Welcome to my physics corner! Below are some of the projects, personal and research, that I have worked on! Feel free to contact me if you have any questions about them.
Some aren't yet linked while I polish up the GitHub repositories. Coming soon!
-Kyle
Ising_GUI - A graphical interface for square lattice Ising model simulation, built in Python. See the lattice update in real time and adjust parameters on the fly! A great tool for teaching those who are looking to get familiar with classical lattice models.
XY_GUI - Similar to Ising_GUI, but for the square lattice XY model.
Ising_Model - A collection of 2D square lattice Ising model simulations using the Metropolis, Wolff, and Worm algorithms written in Python. Comparisons of results between the different algorithms and a discussion on the benefits and pitfalls of each.
XY_Model - A collection of 2D square lattice XY model simulations using the Metropolis, Wolff, and Worm algorithms written in Python. Also includes an additional limited-change method for the XY model, which can save runtimes at low temperatures by shrinking the new angle proposal window, which drastically increases acceptance rates.
Hubbard_1D - Two implementations of a 1D chain geometry applied to the Fermi-Hubbard model, simulated using Determinant Quantum Monte Carlo (DQMC). I implemented one from scratch using Python, and the other using Julia and my fork of SmoQyDQMC.
1D_TFIM - An exact diagonalization approach to solving the 1D transverse field Ising model. Used to show the D to D+1 correspondence between quantum and classical systems, where the 1D TFIM shows a discrete phase transition similar to the 2D classical Ising model.

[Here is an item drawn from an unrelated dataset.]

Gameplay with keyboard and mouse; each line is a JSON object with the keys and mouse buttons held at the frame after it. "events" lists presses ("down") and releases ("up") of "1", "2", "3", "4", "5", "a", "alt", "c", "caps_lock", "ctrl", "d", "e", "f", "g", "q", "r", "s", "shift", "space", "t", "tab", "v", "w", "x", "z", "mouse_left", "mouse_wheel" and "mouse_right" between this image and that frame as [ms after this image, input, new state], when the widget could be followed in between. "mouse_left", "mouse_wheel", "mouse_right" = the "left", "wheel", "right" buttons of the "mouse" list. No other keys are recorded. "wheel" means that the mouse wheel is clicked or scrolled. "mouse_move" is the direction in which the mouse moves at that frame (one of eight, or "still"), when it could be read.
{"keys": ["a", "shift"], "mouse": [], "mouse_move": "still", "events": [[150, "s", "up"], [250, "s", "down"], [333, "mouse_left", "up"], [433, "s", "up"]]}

Square_Hubbard - A DQMC approach to the square lattice Fermi-Hubbard model using SmoQyDQMC
Kagome_Hubbard - A DQMC approach to the Kagome lattice Fermi-Hubbard model using SmoQyDQMC, where my research group was able to show evidence of Ferromagnetic behavior in a certain domain of density, temperature, and energy.
SmoQy_Saver - A Python tool for gathering outputs from SmoQyDQMC.jl and calculating their averages and error bars. Condenses the results of hundreds or thousands of individual runs into just a few files that can easily be used for data analysis.
SmoQyDQMC.jl - A fork of the powerful SmoQyDQMC.jl package, where I removed the necessity for large amounts of file reads/writes. This leads to significantly faster runtimes and is still fully compatible with code written for the base version of SmoQyDQMC.